Excerpted records:
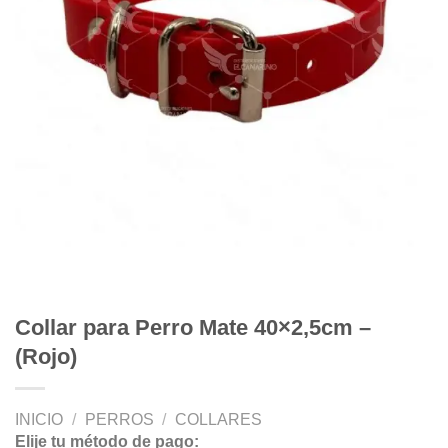
Collar para Perro Mate 40×2,5cm –
(Rojo)
INICIO
/
PERROS
/
COLLARES
Elije tu método de pago:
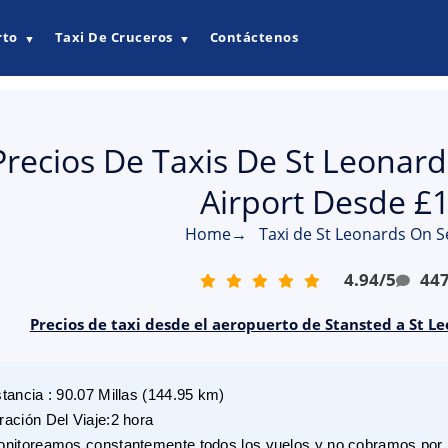
rto
Taxi De Cruceros
Contáctenos
▼
▼
Precios De Taxis De St Leonar
Airport Desde £
Home
→
Taxi de St Leonards On S
4.94
/
5
44
Precios de taxi desde el aeropuerto de Stansted a St L
stancia
:
90.07
Millas
(
144.95
km)
ración Del Viaje
:
2 hora
nitoreamos constantemente todos los vuelos y no cobramos por r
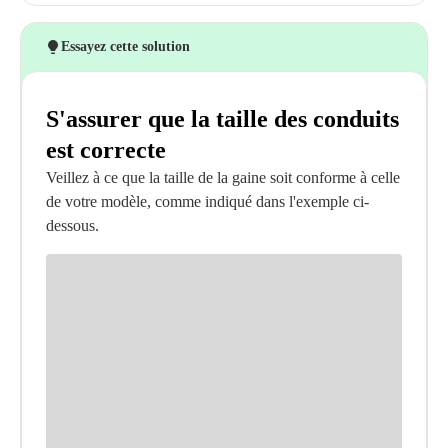
Essayez cette solution
S'assurer que la taille des conduits
est correcte
Veillez à ce que la taille de la gaine soit conforme à celle
de votre modèle, comme indiqué dans l'exemple ci-
dessous.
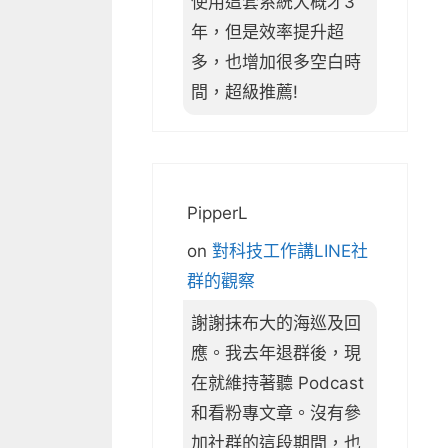
使用這套系統大概才3
年，但是效率提升超
多，也增加很多空白時
間，超級推薦!
PipperL
on
對科技工作講LINE社
群的觀察
謝謝抹布大的海巡及回
應。我去年退群後，現
在就維持著聽 Podcast
和看粉專文章。沒有參
加社群的這段期間，也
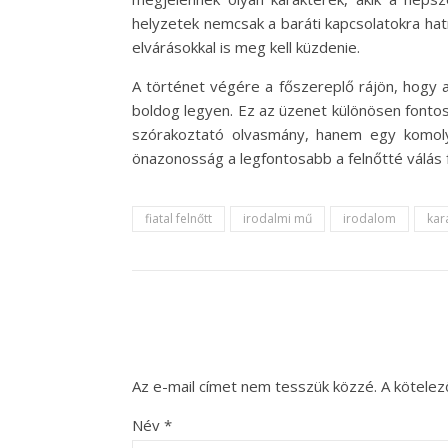
helyzetek nemcsak a baráti kapcsolatokra hatn
elvárásokkal is meg kell küzdenie.
A történet végére a főszereplő rájön, hogy 
boldog legyen. Ez az üzenet különösen fontos 
szórakoztató olvasmány, hanem egy komoly 
önazonosság a legfontosabb a felnőtté válás
fiatal felnőtt
irodalmi mű
irodalom
kar
Az e-mail címet nem tesszük közzé.
A kötele
Név
*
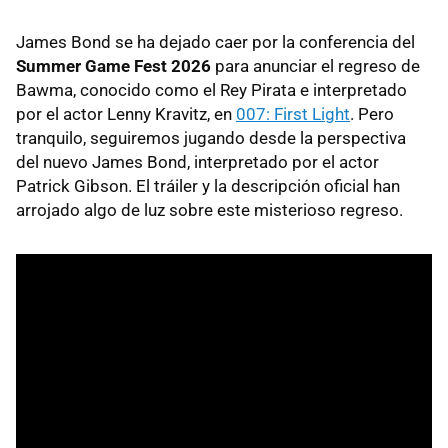
James Bond se ha dejado caer por la conferencia del
Summer Game Fest 2026
para anunciar el regreso de
Bawma, conocido como el Rey Pirata e interpretado
por el actor Lenny Kravitz, en
007: First Light
. Pero
tranquilo, seguiremos jugando desde la perspectiva
del nuevo James Bond, interpretado por el actor
Patrick Gibson. El tráiler y la descripción oficial han
arrojado algo de luz sobre este misterioso regreso.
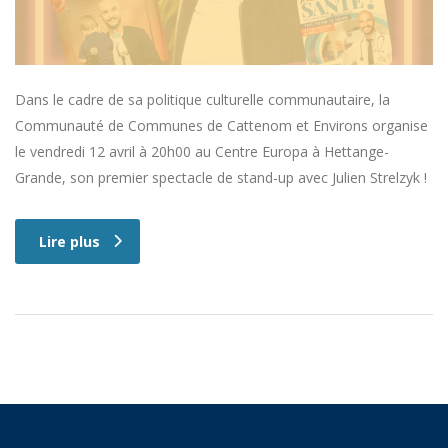
Dans le cadre de sa politique culturelle communautaire, la
Communauté de Communes de Cattenom et Environs organise
le vendredi 12 avril à 20h00 au Centre Europa à Hettange-
Grande, son premier spectacle de stand-up avec Julien Strelzyk !
Lire plus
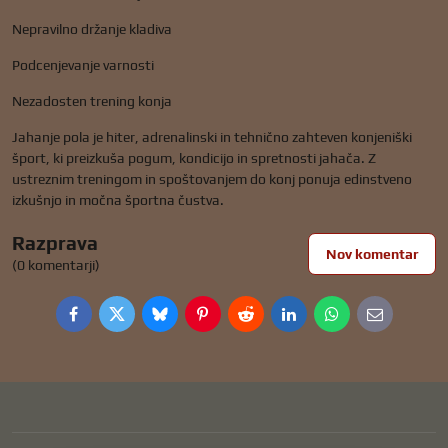
Nepravilno držanje kladiva
Podcenjevanje varnosti
Nezadosten trening konja
Jahanje pola je hiter, adrenalinski in tehnično zahteven konjeniški
šport, ki preizkuša pogum, kondicijo in spretnosti jahača. Z
ustreznim treningom in spoštovanjem do konj ponuja edinstveno
izkušnjo in močna športna čustva.
Razprava
Nov komentar
(0 komentarji)
Facebook
Twitter
Bluesky
Pinterest
Reddit
LinkedIn
WhatsApp
E-
mail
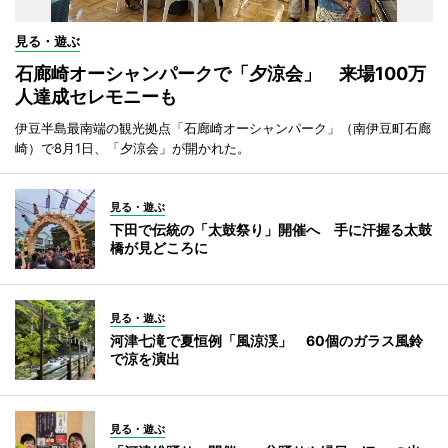
見る・遊ぶ
石廊崎オーシャンパークで「夕涼会」 来場100万
人達成セレモニーも
伊豆半島最南端の観光拠点「石廊崎オーシャンパーク」（南伊豆町石廊
崎）で8月1日、「夕涼会」が開かれた。
見る・遊ぶ
下田で伝統の「太鼓祭り」開催へ 手に汗握る太鼓
橋が見どころに
見る・遊ぶ
河津七滝で夏恒例「風涼渓」 60個のガラス風鈴
で涼を演出
見る・遊ぶ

Instructions to follow: Report, with no additional words, how many lines in the records above contain the word "mail".

Output: 2